WHAT TO DO: Reproduce all entries precisely as they are written.
[[ TASK DATA open ]]
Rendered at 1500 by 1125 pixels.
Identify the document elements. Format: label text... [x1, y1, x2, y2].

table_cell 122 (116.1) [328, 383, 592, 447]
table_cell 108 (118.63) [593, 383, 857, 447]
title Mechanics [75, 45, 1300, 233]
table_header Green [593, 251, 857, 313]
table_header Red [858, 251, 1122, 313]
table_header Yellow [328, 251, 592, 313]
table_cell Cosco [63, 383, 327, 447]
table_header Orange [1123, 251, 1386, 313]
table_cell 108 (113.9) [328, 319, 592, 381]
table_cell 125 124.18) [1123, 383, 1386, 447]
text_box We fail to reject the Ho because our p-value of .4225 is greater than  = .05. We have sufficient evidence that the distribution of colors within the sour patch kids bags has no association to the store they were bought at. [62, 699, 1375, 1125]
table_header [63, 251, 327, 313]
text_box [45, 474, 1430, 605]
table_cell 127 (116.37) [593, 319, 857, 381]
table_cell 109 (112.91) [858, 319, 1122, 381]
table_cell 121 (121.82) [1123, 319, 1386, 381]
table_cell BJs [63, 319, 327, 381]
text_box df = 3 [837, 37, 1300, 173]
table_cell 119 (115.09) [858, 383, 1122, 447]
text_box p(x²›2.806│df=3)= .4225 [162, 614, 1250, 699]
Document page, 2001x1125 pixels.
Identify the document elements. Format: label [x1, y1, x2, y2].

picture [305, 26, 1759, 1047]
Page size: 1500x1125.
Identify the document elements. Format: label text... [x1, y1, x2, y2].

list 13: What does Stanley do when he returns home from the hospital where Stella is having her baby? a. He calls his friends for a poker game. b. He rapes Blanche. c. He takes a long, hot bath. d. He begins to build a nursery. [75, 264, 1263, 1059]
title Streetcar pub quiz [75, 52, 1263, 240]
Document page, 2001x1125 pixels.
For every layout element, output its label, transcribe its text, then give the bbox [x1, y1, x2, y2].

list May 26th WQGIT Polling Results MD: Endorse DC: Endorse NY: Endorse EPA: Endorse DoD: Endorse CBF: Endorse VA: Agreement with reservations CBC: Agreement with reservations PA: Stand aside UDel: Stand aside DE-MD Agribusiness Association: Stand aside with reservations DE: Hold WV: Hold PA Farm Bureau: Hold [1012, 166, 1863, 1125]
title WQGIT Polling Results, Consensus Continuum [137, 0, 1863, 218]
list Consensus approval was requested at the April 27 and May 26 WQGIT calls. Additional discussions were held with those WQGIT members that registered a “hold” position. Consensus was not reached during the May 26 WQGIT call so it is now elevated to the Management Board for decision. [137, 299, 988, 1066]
[[ TASK DATA closed ]]
OUTPUT OF THE EXERCISE:
Rendered at 1500 by 1125 pixels.
Identify the document elements. Format: label text... [x1, y1, x2, y2].

table_cell 122 (116.1) [328, 383, 592, 447]
table_cell 108 (118.63) [593, 383, 857, 447]
title Mechanics [75, 45, 1300, 233]
table_header Green [593, 251, 857, 313]
table_header Red [858, 251, 1122, 313]
table_header Yellow [328, 251, 592, 313]
table_cell Cosco [63, 383, 327, 447]
table_header Orange [1123, 251, 1386, 313]
table_cell 108 (113.9) [328, 319, 592, 381]
table_cell 125 124.18) [1123, 383, 1386, 447]
text_box We fail to reject the Ho because our p-value of .4225 is greater than  = .05. We have sufficient evidence that the distribution of colors within the sour patch kids bags has no association to the store they were bought at. [62, 699, 1375, 1125]
table_header [63, 251, 327, 313]
text_box [45, 474, 1430, 605]
table_cell 127 (116.37) [593, 319, 857, 381]
table_cell 109 (112.91) [858, 319, 1122, 381]
table_cell 121 (121.82) [1123, 319, 1386, 381]
table_cell BJs [63, 319, 327, 381]
text_box df = 3 [837, 37, 1300, 173]
table_cell 119 (115.09) [858, 383, 1122, 447]
text_box p(x²›2.806│df=3)= .4225 [162, 614, 1250, 699]
Document page, 2001x1125 pixels.
Identify the document elements. Format: label [x1, y1, x2, y2].

picture [305, 26, 1759, 1047]
Page size: 1500x1125.
Identify the document elements. Format: label text... [x1, y1, x2, y2].

list 13: What does Stanley do when he returns home from the hospital where Stella is having her baby? a. He calls his friends for a poker game. b. He rapes Blanche. c. He takes a long, hot bath. d. He begins to build a nursery. [75, 264, 1263, 1059]
title Streetcar pub quiz [75, 52, 1263, 240]
Document page, 2001x1125 pixels.
For every layout element, output its label, transcribe its text, then give the bbox [x1, y1, x2, y2].

list May 26th WQGIT Polling Results MD: Endorse DC: Endorse NY: Endorse EPA: Endorse DoD: Endorse CBF: Endorse VA: Agreement with reservations CBC: Agreement with reservations PA: Stand aside UDel: Stand aside DE-MD Agribusiness Association: Stand aside with reservations DE: Hold WV: Hold PA Farm Bureau: Hold [1012, 166, 1863, 1125]
title WQGIT Polling Results, Consensus Continuum [137, 0, 1863, 218]
list Consensus approval was requested at the April 27 and May 26 WQGIT calls. Additional discussions were held with those WQGIT members that registered a “hold” position. Consensus was not reached during the May 26 WQGIT call so it is now elevated to the Management Board for decision. [137, 299, 988, 1066]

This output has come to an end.